Records from a collection:
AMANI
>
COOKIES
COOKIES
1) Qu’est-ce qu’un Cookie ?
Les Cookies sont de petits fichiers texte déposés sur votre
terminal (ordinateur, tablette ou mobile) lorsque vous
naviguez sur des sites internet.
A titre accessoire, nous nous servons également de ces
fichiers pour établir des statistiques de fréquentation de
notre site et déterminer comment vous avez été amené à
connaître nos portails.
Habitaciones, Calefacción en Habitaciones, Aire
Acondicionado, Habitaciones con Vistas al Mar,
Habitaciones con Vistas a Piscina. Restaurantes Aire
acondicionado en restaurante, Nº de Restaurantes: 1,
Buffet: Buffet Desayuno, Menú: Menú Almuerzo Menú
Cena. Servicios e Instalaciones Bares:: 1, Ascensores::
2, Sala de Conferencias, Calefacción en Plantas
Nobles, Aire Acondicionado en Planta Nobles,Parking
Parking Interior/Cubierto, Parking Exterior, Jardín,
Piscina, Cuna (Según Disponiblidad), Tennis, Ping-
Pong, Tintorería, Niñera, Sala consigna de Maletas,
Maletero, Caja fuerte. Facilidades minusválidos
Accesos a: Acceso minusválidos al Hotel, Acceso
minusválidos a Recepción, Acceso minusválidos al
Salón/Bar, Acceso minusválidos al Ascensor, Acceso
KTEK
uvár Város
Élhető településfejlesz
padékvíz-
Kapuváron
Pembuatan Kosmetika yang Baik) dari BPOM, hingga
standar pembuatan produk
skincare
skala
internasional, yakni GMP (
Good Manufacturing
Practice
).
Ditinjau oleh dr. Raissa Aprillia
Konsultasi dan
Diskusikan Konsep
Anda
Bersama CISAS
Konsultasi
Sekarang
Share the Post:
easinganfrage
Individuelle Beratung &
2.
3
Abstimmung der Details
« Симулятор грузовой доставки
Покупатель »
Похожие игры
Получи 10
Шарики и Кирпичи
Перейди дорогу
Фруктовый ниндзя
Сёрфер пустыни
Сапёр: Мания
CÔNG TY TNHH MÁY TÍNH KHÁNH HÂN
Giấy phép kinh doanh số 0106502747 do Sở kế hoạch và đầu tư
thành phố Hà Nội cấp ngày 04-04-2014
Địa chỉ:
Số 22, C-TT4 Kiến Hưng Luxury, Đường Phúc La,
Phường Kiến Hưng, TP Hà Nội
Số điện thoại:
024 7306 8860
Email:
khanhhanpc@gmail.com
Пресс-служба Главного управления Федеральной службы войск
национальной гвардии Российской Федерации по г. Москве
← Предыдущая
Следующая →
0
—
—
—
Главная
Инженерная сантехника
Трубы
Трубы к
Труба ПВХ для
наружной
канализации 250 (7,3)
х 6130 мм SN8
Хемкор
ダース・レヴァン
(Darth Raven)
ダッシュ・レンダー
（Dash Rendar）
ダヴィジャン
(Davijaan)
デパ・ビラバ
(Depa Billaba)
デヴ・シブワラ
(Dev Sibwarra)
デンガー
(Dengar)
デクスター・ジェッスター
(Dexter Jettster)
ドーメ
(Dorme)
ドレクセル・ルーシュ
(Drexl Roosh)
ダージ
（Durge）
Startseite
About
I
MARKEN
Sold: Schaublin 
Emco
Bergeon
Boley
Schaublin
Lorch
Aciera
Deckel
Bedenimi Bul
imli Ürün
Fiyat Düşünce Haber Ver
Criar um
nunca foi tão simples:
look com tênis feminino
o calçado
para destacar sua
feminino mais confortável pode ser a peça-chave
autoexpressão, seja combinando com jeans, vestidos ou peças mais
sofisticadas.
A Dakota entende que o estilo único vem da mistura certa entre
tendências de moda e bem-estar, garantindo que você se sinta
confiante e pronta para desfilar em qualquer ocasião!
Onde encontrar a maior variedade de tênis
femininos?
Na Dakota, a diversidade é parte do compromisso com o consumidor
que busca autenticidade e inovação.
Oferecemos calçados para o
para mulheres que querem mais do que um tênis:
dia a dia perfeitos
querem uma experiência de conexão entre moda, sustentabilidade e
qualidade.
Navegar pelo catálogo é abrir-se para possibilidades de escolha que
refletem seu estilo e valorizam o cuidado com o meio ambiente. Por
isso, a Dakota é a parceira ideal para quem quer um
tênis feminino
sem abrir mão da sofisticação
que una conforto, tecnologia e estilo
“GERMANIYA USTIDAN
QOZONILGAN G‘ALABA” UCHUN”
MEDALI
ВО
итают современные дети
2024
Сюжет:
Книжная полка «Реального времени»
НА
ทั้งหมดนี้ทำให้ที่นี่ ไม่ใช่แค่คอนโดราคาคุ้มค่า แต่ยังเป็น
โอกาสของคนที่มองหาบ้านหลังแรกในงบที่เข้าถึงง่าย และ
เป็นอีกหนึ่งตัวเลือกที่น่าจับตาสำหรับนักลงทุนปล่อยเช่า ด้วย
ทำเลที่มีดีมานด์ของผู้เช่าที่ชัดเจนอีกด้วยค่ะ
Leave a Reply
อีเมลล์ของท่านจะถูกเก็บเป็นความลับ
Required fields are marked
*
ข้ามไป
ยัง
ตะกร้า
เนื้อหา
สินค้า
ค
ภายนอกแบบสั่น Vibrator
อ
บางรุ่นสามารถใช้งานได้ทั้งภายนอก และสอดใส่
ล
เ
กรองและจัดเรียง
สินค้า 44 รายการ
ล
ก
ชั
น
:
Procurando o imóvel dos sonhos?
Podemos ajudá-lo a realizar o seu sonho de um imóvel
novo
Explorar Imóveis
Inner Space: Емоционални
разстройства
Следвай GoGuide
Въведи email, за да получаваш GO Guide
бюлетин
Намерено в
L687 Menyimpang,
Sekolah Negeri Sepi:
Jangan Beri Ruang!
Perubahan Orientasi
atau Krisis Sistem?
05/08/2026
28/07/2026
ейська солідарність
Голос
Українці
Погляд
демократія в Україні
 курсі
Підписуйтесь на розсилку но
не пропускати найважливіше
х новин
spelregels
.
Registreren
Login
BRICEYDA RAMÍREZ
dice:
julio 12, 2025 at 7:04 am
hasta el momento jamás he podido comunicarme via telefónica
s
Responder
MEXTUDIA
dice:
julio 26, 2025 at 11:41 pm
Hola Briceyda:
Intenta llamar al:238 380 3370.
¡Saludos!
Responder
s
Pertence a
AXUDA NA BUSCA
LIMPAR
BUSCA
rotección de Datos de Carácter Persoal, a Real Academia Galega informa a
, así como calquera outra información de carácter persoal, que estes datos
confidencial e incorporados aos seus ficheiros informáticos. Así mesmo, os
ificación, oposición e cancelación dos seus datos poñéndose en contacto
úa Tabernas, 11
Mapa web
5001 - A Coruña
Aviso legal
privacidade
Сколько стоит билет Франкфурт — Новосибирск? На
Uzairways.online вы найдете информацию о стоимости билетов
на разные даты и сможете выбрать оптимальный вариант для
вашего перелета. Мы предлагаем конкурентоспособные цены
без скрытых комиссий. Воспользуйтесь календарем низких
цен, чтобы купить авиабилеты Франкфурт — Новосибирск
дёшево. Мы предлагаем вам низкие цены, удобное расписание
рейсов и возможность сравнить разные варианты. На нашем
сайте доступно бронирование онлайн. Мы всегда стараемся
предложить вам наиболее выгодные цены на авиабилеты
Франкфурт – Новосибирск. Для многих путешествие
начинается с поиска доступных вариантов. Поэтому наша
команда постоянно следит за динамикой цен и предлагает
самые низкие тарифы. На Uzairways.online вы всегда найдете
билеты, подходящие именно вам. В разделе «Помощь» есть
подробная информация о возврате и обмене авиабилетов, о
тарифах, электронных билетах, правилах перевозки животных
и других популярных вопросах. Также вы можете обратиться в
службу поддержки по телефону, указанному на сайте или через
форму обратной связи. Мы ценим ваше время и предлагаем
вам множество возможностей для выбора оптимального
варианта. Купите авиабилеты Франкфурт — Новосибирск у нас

- **ABOUT THIS TASK**:
Report how many of the lines above contain the string "seus", treating uppercase and lowercase as different. Give only the number.

- **ANSWER SPACE**:
2